A América Latina não ficou à margem da crise mundial, como o evidenciaram as recessões de 2008 e 2009; seus governos (México, Brasil, Peru) tiveram que ser resgatados por créditos de emergência da Reserva Federal (Banco Central dos EUA), ou pelo Banco Central da China (no caso da Argentina). A crise acentuou o regime de monoprodução e o retrocesso relativo da industrialização dependente do capital internacional, tanto financeira como tecnologicamente. Produziu-se uma "abertura" unilateral maior ao mercado mundial, baseada em exportações de minerais e cereais, e um retrocesso relativo do mercado interno. As burguesias nacionais desperdiçaram as possibilidades que lhes oferecia a crise mundial para desenvolver as forças produtivas internas, pela simples razão de que para isso teriam que nacionalizar os bancos e o comércio exterior.

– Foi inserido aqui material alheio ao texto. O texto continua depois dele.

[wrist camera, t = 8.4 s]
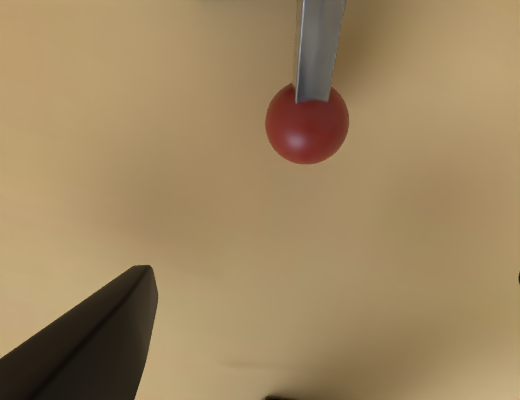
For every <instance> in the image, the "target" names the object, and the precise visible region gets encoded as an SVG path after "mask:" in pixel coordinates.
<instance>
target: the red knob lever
mask: <svg viewBox="0 0 520 400" xmlns="http://www.w3.org/2000/svg"><path fill="white" fill-rule="evenodd" d="M345 3H346V0H298V1H297V17H296V33H295V49H294V65H293V81H292V83H291V84H289V85H287V86H285V87H284V88H283V89H281V90H280V91H279V92H278V93H277V94H276V95H275V97H274V98H273V99H272V101H271V103H270V105H269V107H268V110H267V114H266V120H265V126H266V133H267V137H268V139H269V142H270V143H271V145H272V147H273V148H274V150H275V151H276V152H277V153H278V154H279V155H281V156H282V157H283V158H285V159H286V160H288V161H291V162H293V163H297V164H315V163H319V162H321V161H324V160H326V159H327V158H329V157H331V156H332V155H333V154H334V153H335V152H336V151H337V150H338V149H339V148H340V146H341V145H342V144H343V142H344V140H345V138H346V135H347V132H348V127H349V115H348V110H347V107H346V104H345V102H344V100H343V99H342V97H341V95H340V94H339V93H338V92H337V91H336V90H335V89H334V88H333V87H331V84H332V78H333V72H334V66H335V61H336V55H337V49H338V43H339V38H340V32H341V26H342V20H343V14H344V9H345Z"/></svg>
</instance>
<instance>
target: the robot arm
mask: <svg viewBox="0 0 520 400" xmlns="http://www.w3.org/2000/svg"><path fill="white" fill-rule="evenodd" d="M519 283H520V273H519ZM157 304H158V291H157V286H156V281H155V276H154V272H153V269H152V267H151V266H150V265H138V266H133V267H131V268H130V269H128V270H127V271H125V272H124V273H122V274H121V275H120V276H118V277H117V278H115V279H114V280H112V281H111V282H109V283H108V284H107V285H105V286H104V287H102V288H101V289H99V290H98V291H97V292H95V293H94V294H92V295H91V296H89V297H88V298H87V299H85V300H84V301H82V302H81V303H79V304H78V305H77V306H75V307H74V308H72V309H71V310H69V311H68V312H67V313H65V314H64V315H62V316H61V317H59V318H58V319H57V320H55V321H54V322H52V323H51V324H49V325H48V326H47V327H45V328H44V329H42V330H41V331H39V332H38V333H37V334H35V335H34V336H32V337H31V338H29V339H28V340H26V341H25V342H24V343H22V344H21V345H19V346H18V347H16V348H15V349H14V350H12V351H11V352H9V353H8V354H6V355H5V356H4V357H2V358H1V359H0V400H134V399H135V396H136V393H137V389H138V386H139V383H140V380H141V377H142V374H143V370H144V367H145V363H146V359H147V355H148V350H149V345H150V340H151V335H152V329H153V324H154V319H155V314H156V309H157ZM266 400H278V399H266Z"/></svg>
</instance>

A crise mundial fez o Mercosul retroceder; a política monetária ficou condicionada pela ação da Reserva Federal dos EUA. Nos últimos meses, o desenvolvimento da crise na China ameaça com um aumento das alíquotas de exportação; e para os países importadores, gerou-se uma crise alimentar fenomenal com uma sequência de levantamentos populares.

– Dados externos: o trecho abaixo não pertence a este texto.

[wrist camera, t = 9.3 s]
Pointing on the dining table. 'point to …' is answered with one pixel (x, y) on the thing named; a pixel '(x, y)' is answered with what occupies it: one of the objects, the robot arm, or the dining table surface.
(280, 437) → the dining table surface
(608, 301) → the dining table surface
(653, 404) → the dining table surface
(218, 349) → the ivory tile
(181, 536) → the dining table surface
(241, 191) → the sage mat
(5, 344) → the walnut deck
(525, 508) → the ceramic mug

Os altos preços das commodities foram usados para encapsular a miséria social com planos de assistencialismo, e para a acumulação parasitária de reservas internacionais, funcionais à especulação internacional. A assistência social é apresentada como um método de distribuição de renda, quando na realidade, consolida um exército de desocupados crônicos, sem perspectivas, que pressiona, simultaneamente, para uma baixa dos salários reais e provoca, por outro lado, uma maior diferenciação social no seio das massas populares. Os governos nacionalistas tem se valido destes planos assistenciais para opor a massa sem trabalho à classe operária. O operário da indústria é apresentado pelo nacionalismo como "uma aristocracia", deste modo, justifica a "redistribuição de renda" do operário industrial para a massa sem emprego, mediante impostos ao consumo e confiscação das aposentadorias. Esta "nivelação por baixo" tem sido largamente promovida pelo Banco Mundial, as ONGs e os capitalistas da filantropia. Também é um método de controle social pelos Estados e suas agências sobre as massas mais golpeadas pela crise capitalista.


Em vez de uma acumulação de recursos produtivos, as nações latino-americanas estão experimentando a maior fuga de capitais da sua história. No caso da Venezuela, cuja atividade produtiva fundamental, o petróleo, encontra-se formalmente nacionalizada, registra-se uma crise de custos e de endividamento sem antecedentes da PDVSA, que depende cada vez mais dos acordos de participação com os monopólios internacionais na exploração da Bacia do Orinoco. Após doze anos de experiência bolivariana, a estrutura de classes da Venezuela não mudou, nem sua economia rentista. As nacionalizações das empresas não provocaram um desenvolvimento das forças produtivas, mas um retrocesso.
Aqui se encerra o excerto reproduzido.